‘How my husband was killed by soldiers’

Endurance and Stephen Ogedegbe in Benin...yesterday

Endurance and Stephen Ogedegbe  in Benin...yesterday
Endurance and Stephen Ogedegbe in Benin…yesterday
IT was an emotional narration by Mrs. Endurance Ogedegbe on how soldiers believed to be attached to the 19 Battalion of the Nigerian Army, Koko in Delta State, shot and killed her husband, Benson Ogedegbe who was chairman, Oghara Vigilante Group.

She said trouble started for her husband when suspected armed robbers terrorising the community were allegedly caught with two guns and allegedly handed over to soldiers.

She was accompanied by family members and friends who brought their protest to Benin City. They said that their planned protest in Oghara on Tuesday was forcefully dispersed by soldiers and they decided to come and protest in Benin City.

She said before her husband’s death, her son Stephen was arrested by the army and taken to Koko where he was detained for eight days and later transferred to Asaba Police Command claiming that one 18-year-old boy confessed against the late Ogedengbe and his son.

She said on the day of the shooting, June 23, 2015: “My husband was the games master of his school and he told me he was going to the school to sign and I decided to go and see my children staying in my mother’s place. I was on my bike when I saw an army van trailing my husband’s vehicle and I quickly took my bike after them. They drove through the whole of Oghara and got to a point where my husband stopped, came down from the car and held up his hand but when the soldiers came down, they said “the CO wants you dead.”

“I appealed to them that they should spare his life, but they shot my husband immediately and ordered the boys moulding block in the area to put his body in their Hilux van.
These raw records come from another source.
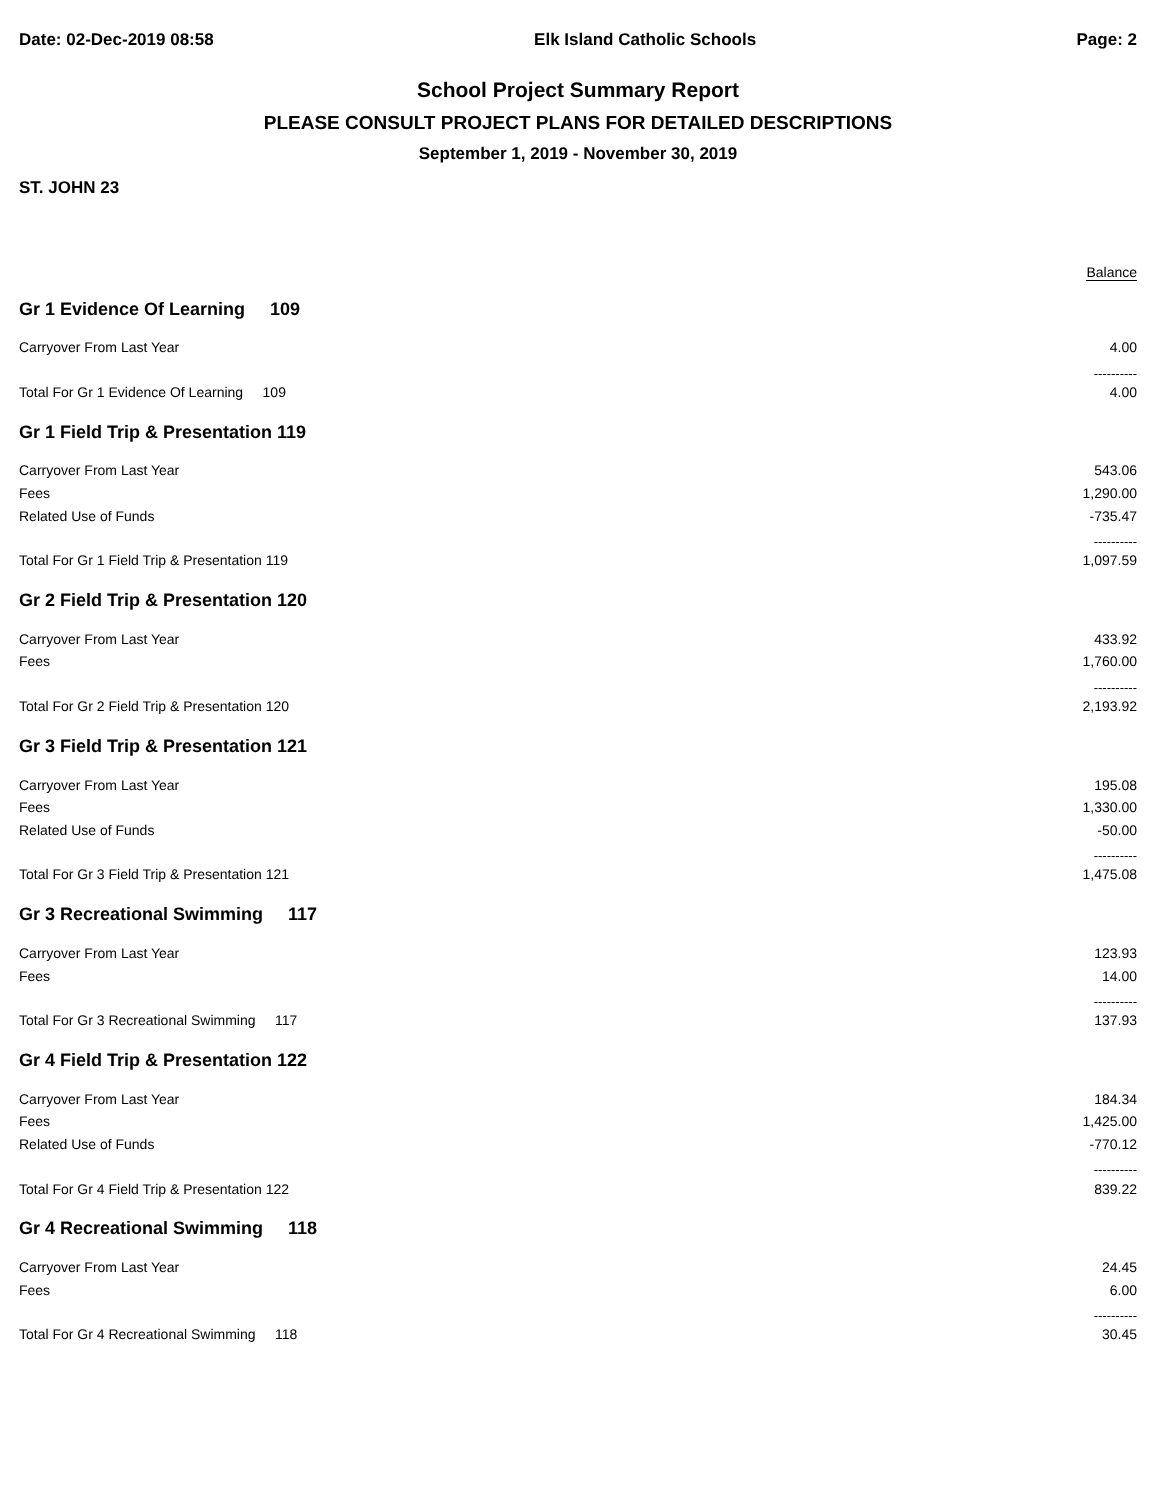Date: 02-Dec-2019 08:58 Elk Island Catholic Schools Page: 2
School Project Summary Report
PLEASE CONSULT PROJECT PLANS FOR DETAILED DESCRIPTIONS
September 1, 2019 - November 30, 2019
ST. JOHN 23
Balance
| Gr 1 Evidence Of Learning 109 | |
| Carryover From Last Year | 4.00 |
| | ---------- |
| Total For Gr 1 Evidence Of Learning 109 | 4.00 |
| Gr 1 Field Trip & Presentation 119 | |
| Carryover From Last Year | 543.06 |
| Fees | 1,290.00 |
| Related Use of Funds | -735.47 |
| | ---------- |
| Total For Gr 1 Field Trip & Presentation 119 | 1,097.59 |
| Gr 2 Field Trip & Presentation 120 | |
| Carryover From Last Year | 433.92 |
| Fees | 1,760.00 |
| | ---------- |
| Total For Gr 2 Field Trip & Presentation 120 | 2,193.92 |
| Gr 3 Field Trip & Presentation 121 | |
| Carryover From Last Year | 195.08 |
| Fees | 1,330.00 |
| Related Use of Funds | -50.00 |
| | ---------- |
| Total For Gr 3 Field Trip & Presentation 121 | 1,475.08 |
| Gr 3 Recreational Swimming 117 | |
| Carryover From Last Year | 123.93 |
| Fees | 14.00 |
| | ---------- |
| Total For Gr 3 Recreational Swimming 117 | 137.93 |
| Gr 4 Field Trip & Presentation 122 | |
| Carryover From Last Year | 184.34 |
| Fees | 1,425.00 |
| Related Use of Funds | -770.12 |
| | ---------- |
| Total For Gr 4 Field Trip & Presentation 122 | 839.22 |
| Gr 4 Recreational Swimming 118 | |
| Carryover From Last Year | 24.45 |
| Fees | 6.00 |
| | ---------- |
| Total For Gr 4 Recreational Swimming 118 | 30.45 |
Immediately, I entered another bike and abandoned mine and followed them to the police station and then to the Teaching Hospital where they called doctors to take care of my husband and as soon as he was pronounced dead, the soldiers ran away.”

“I want the federal government to ask the soldiers what my husband did that he was killed. Yesterday, I said let us protest so that government will hear us and help us fight for justice and everything we wanted to use, banners and others, this Captain on his own with five Hilux vans stopped us and threatened that nobody should come out. They arrested four of us and beat us, as I am talking to you, one of them is still in the hospital. He said my husband was not giving him peace in Oghara. I want justice from the government.”

But when contacted through a text message, the Public Relations Officer 4 Mechanised Brigade of the Nigerian Army, Benin City Capt Umuakhalu JE said, “investigation is ongoing into the allegation and our findings will surely be made known. Both the Army and police are conducting independent investigation into all allegations. NA (Nigerian Army) did not torture any protester but dispossessed them of dangerous substances such as kerosene and petrol which they were going to use for the protest.”

Stephen, the first son of the late Ogedegbe, corroborated his mother’s account, saying that before his father’s death, he was arrested and taken to the military base where he was regularly tortured under the supervision of a Lt. Colonel who he said claimed that he would kill his father.

On their parts, the Ovie of Oghara, HRM Ogharanamen Orefe III and the Oghara Centre for Justice and Development have called on President Muhammadu Buhari and all concerned authorities to investigate the alleged killing of Ogedegbe.

The Ovie in a press statement personally signed by him and made available to journalists in Benin City, further called on President Buhari to take decisive action in the fight against impunity of all sorts in order to engender the much needed change in the country.